Work instructions:
For this exercise, reproduce the entries below exactly, but only from the line containing "description | date |" through the line containing "CUI Devices reserves", both included.

** Information follows **

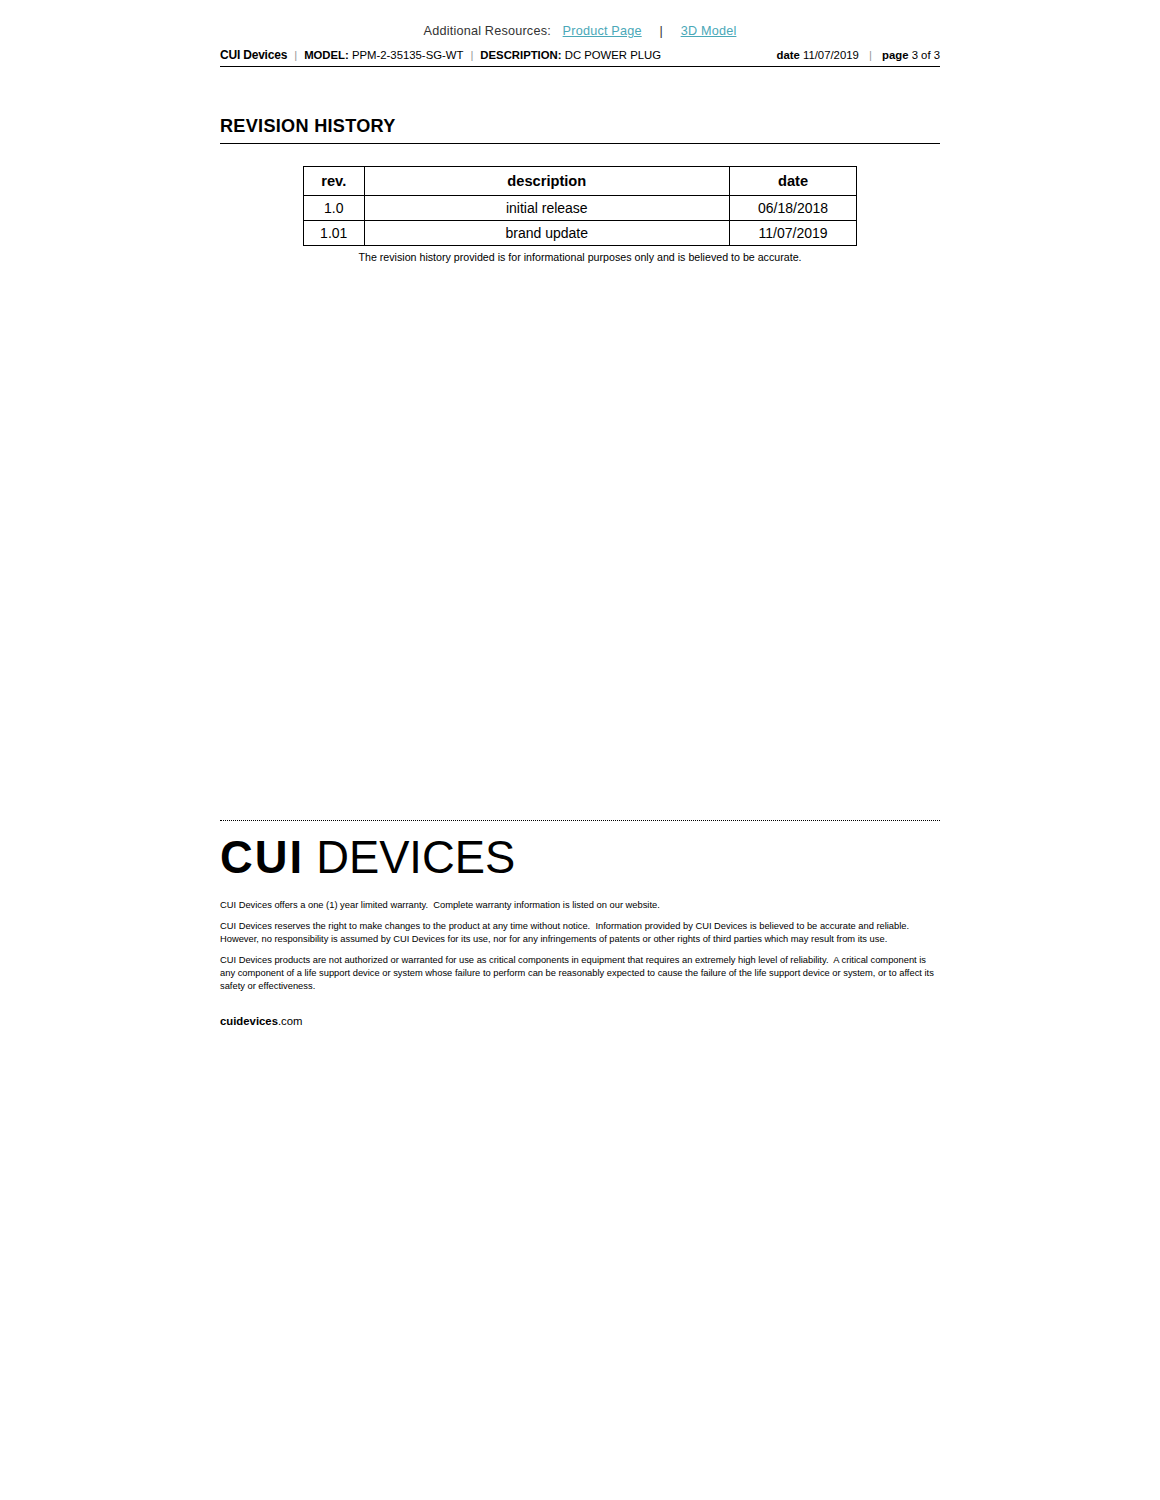Additional Resources: Product Page | 3D Model
CUI Devices | MODEL: PPM-2-35135-SG-WT | DESCRIPTION: DC POWER PLUG
date 11/07/2019 | page 3 of 3
REVISION HISTORY
| rev. | description | date |
| --- | --- | --- |
| 1.0 | initial release | 06/18/2018 |
| 1.01 | brand update | 11/07/2019 |
The revision history provided is for informational purposes only and is believed to be accurate.
CUI DEVICES
CUI Devices offers a one (1) year limited warranty. Complete warranty information is listed on our website.
CUI Devices reserves the right to make changes to the product at any time without notice. Information provided by CUI Devices is believed to be accurate and reliable. However, no responsibility is assumed by CUI Devices for its use, nor for any infringements of patents or other rights of third parties which may result from its use.
CUI Devices products are not authorized or warranted for use as critical components in equipment that requires an extremely high level of reliability. A critical component is any component of a life support device or system whose failure to perform can be reasonably expected to cause the failure of the life support device or system, or to affect its safety or effectiveness.
cuidevices.com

** End of Information **

Result below:
| rev. | description | date |
| --- | --- | --- |
| 1.0 | initial release | 06/18/2018 |
| 1.01 | brand update | 11/07/2019 |
The revision history provided is for informational purposes only and is believed to be accurate.
CUI DEVICES
CUI Devices offers a one (1) year limited warranty. Complete warranty information is listed on our website.
CUI Devices reserves the right to make changes to the product at any time without notice. Information provided by CUI Devices is believed to be accurate and reliable. However, no responsibility is assumed by CUI Devices for its use, nor for any infringements of patents or other rights of third parties which may result from its use.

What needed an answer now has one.